Aurora Lane Jennifer Lawrence
Jim Preston Chris Pratt
Arthur Michael Sheen
Chief Gus Mancuso Laurence Fishburne
Captain Norris Andy Garcia
Celeste Aurora Perrineau



This slick and extremely atmospheric sci-fi yarn is directed with more consideration for the filmatic and literary science fiction tradition, or should I say nostalgia, than for the heavy moral and existential questions the script raises. The plot: A starship headed for the earth-like planet Homestead II with 5,000 hibernated colonists from earth crashes into an asteroid field and suffers unknown damages that causes one of the hibernation pods to malfunction, waking up one of the passengers, mechanical engineer Jim Preston (Chris Pratt) after only 30 years of the 120 year long journey. He can roam the premises and use the ship's facilities, including befriending the android bartender Arthur (Michael Sheen), but he cannot reactivate his pod, and he faces no other prospect than living out his life alone on the ship. That is, until he discovers a passenger named Aurora Lane (Jennifer Lawrence).

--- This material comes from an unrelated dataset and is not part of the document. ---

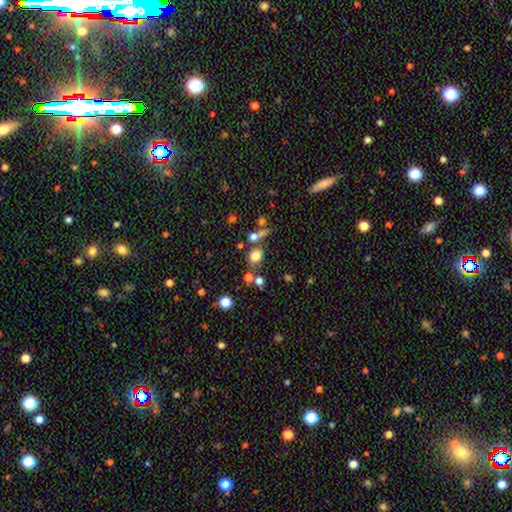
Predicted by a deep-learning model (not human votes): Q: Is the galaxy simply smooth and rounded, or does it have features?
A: smooth — 75%.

During the first third of Passengers, our inevitable questions around Jim's situation are heard and treated with respect by the filmmakers; we get to experience his alternating loneliness, wonder, desperation, and small glimpses of hope as he works in high-gear to fully assess his situation and what he is able to do about it. The film portrays quite effectively how one would go through different phases of despair before finally coming to terms with one's destiny. And the starship Avalon is among the most attractive and best-established in movie history you really get the spatial feel of the ship. Unfortunately, Passengers gradually starts losing focus and finds itself Hollywoodized as Jim turns his attention to Aurora Lane. And don't get me wrong, this is not the Aurora character or Jennifer Lawrence's fault, but rather director Morten Tyldum's inability to keep his direction clean and unsullied by shortcuts and romanticized notions. The ethical dilemmas raised by the protagonists' choices are discussed and help keep the film constantly interesting, but they are eventually brushed aside by far too standardized hyperbole action which not only replaces, but also threatens to negate the far more interesting and authentic observational style established in the film's first part, effectively ruining any chance Passengers had of becoming a new modern classic. Chris Pratt and Jennifer Lawrence both do well with their parts when Tyldum lets them, but Lawrence's part is too restricted, and Pratt doesn't have the presence to single-handedly save the film from its partial self-destruction towards the end.